Work required — Copy every line of the records below word for word, in the same order.

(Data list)
-=-=-
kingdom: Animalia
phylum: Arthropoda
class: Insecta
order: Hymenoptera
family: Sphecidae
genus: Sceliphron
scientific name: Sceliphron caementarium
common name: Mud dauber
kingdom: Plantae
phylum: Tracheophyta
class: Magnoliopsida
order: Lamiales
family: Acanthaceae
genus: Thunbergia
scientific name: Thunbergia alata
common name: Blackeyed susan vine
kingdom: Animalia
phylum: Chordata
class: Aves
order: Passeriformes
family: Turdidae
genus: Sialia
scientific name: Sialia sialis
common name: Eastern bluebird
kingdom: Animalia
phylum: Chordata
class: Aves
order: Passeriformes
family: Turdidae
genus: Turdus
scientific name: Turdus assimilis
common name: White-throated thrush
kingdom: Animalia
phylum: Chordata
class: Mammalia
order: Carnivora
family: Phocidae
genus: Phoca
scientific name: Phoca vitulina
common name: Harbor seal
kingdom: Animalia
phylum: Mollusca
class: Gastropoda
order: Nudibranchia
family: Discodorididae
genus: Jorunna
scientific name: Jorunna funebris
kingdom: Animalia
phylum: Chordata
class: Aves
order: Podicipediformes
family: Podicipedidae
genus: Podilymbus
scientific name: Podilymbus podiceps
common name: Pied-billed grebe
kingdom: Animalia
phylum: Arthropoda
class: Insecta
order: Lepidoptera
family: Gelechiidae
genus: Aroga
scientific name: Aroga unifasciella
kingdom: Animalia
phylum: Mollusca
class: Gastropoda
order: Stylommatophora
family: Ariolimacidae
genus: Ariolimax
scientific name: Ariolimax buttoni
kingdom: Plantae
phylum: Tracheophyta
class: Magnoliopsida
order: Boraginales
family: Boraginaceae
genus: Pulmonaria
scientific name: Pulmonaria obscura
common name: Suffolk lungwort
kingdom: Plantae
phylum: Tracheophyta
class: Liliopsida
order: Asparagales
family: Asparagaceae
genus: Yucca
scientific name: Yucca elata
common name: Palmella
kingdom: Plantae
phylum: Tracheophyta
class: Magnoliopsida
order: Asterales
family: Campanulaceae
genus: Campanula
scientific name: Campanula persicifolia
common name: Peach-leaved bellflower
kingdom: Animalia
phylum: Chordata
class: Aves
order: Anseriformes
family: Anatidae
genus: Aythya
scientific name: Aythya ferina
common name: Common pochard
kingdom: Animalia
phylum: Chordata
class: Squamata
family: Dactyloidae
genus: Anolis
-=-=-
Task result —
kingdom: Animalia
phylum: Arthropoda
class: Insecta
order: Hymenoptera
family: Sphecidae
genus: Sceliphron
scientific name: Sceliphron caementarium
common name: Mud dauber
kingdom: Plantae
phylum: Tracheophyta
class: Magnoliopsida
order: Lamiales
family: Acanthaceae
genus: Thunbergia
scientific name: Thunbergia alata
common name: Blackeyed susan vine
kingdom: Animalia
phylum: Chordata
class: Aves
order: Passeriformes
family: Turdidae
genus: Sialia
scientific name: Sialia sialis
common name: Eastern bluebird
kingdom: Animalia
phylum: Chordata
class: Aves
order: Passeriformes
family: Turdidae
genus: Turdus
scientific name: Turdus assimilis
common name: White-throated thrush
kingdom: Animalia
phylum: Chordata
class: Mammalia
order: Carnivora
family: Phocidae
genus: Phoca
scientific name: Phoca vitulina
common name: Harbor seal
kingdom: Animalia
phylum: Mollusca
class: Gastropoda
order: Nudibranchia
family: Discodorididae
genus: Jorunna
scientific name: Jorunna funebris
kingdom: Animalia
phylum: Chordata
class: Aves
order: Podicipediformes
family: Podicipedidae
genus: Podilymbus
scientific name: Podilymbus podiceps
common name: Pied-billed grebe
kingdom: Animalia
phylum: Arthropoda
class: Insecta
order: Lepidoptera
family: Gelechiidae
genus: Aroga
scientific name: Aroga unifasciella
kingdom: Animalia
phylum: Mollusca
class: Gastropoda
order: Stylommatophora
family: Ariolimacidae
genus: Ariolimax
scientific name: Ariolimax buttoni
kingdom: Plantae
phylum: Tracheophyta
class: Magnoliopsida
order: Boraginales
family: Boraginaceae
genus: Pulmonaria
scientific name: Pulmonaria obscura
common name: Suffolk lungwort
kingdom: Plantae
phylum: Tracheophyta
class: Liliopsida
order: Asparagales
family: Asparagaceae
genus: Yucca
scientific name: Yucca elata
common name: Palmella
kingdom: Plantae
phylum: Tracheophyta
class: Magnoliopsida
order: Asterales
family: Campanulaceae
genus: Campanula
scientific name: Campanula persicifolia
common name: Peach-leaved bellflower
kingdom: Animalia
phylum: Chordata
class: Aves
order: Anseriformes
family: Anatidae
genus: Aythya
scientific name: Aythya ferina
common name: Common pochard
kingdom: Animalia
phylum: Chordata
class: Squamata
family: Dactyloidae
genus: Anolis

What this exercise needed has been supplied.